Each challenge is exacerbated by a crisis that has defined America for too long: wealth inequality. Already at historic highs, it has exploded during COVID-19. While millions lost their jobs, healthcare, and savings, the wealthiest among us have only grown richer – three Americans now own as much wealth as the bottom 49% of Americans (more than 160 million people) put together.
This inequality is not a coincidence. It is the result of an economic system that concentrates the vast wealth of our nation in the hands of a few at the very top. In this moment of compounding crises, we will not succeed by tinkering within the confines of this extractive system. We need a transformative new approach: Community Wealth Building.
Community Wealth Building keeps hard-earned wealth in the hands of the people and communities that create it in the first place. Instead of extraction and exploitation, CWB creates an economy that produces equity as its everyday, natural function – and in doing so, shifts the behavior and attitudes of people, communities, cities, and potentially the United States as a whole. CWB replaces the focus on what our local economies have conventionally accepted and valued – growth combined with trickle-down economics, attracting large corporations, maximizing shareholder profit – with new progressive values and goals: communal ownership, justice, and shared wealth.
By keeping wealth in our communities, CWB addresses the interrelated challenges of our time. When workers are their own bosses, they are less likely to be laid off during a pandemic.

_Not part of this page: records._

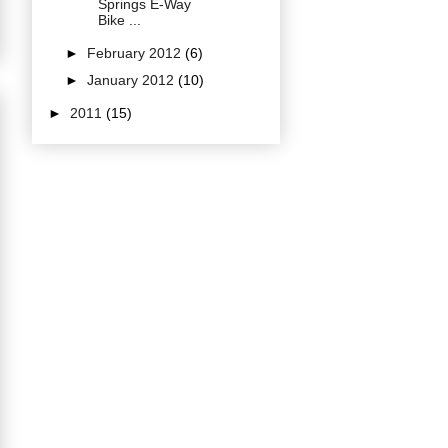
Springs E-Way
Bike ...
►
February 2012
(6)
►
January 2012
(10)
►
2011
(15)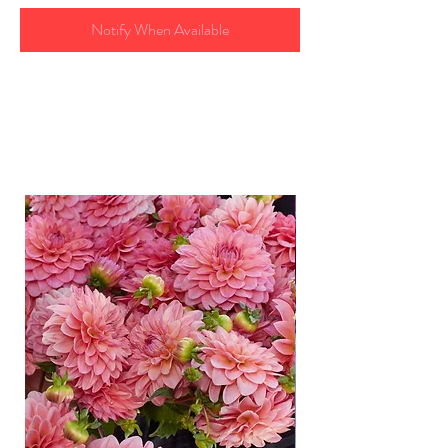
Notify When Available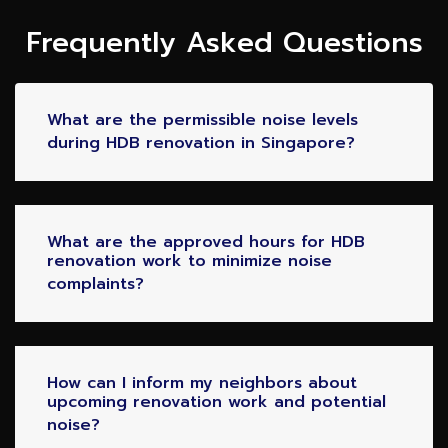
Frequently Asked Questions
What are the permissible noise levels
during HDB renovation in Singapore?
What are the approved hours for HDB
renovation work to minimize noise
complaints?
How can I inform my neighbors about
upcoming renovation work and potential
noise?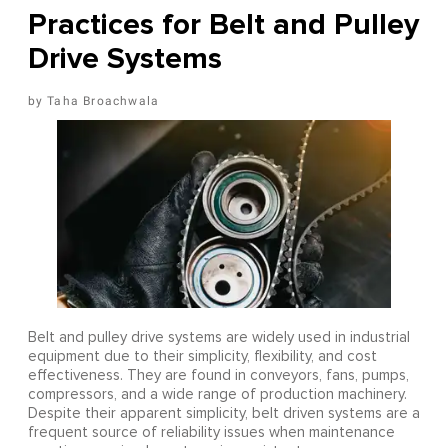
Practices for Belt and Pulley
Drive Systems
Taha Broachwala
Belt and pulley drive systems are widely used in industrial
equipment due to their simplicity, flexibility, and cost
effectiveness. They are found in conveyors, fans, pumps,
compressors, and a wide range of production machinery.
Despite their apparent simplicity, belt driven systems are a
frequent source of reliability issues when maintenance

When we invest in local green energy solutions, everyday Americans will no longer be at the mercy of gas prices that come from global instability. When public investment flows into housing, local businesses, and resources for Black and Brown communities – rather than the shareholders of corporate America– racial justice will finally be on the horizon. CWB is not revitalization with a new name. It is about a new way of organizing our local economies to ensure that they genuinely work for all Americans.
Elements of CWB are already being deployed in American cities and communities all over the world: a worker-owned enterprise in the Bronx, a CLT in Georgia, a community bank in Ohio. What has always been missing from these one-off projects is the structure and strategy CWB provides: the ability to connect and scale across the whole local system, and ensure each progressive intervention works together in synergy to create a local economy greater than the sum of its parts.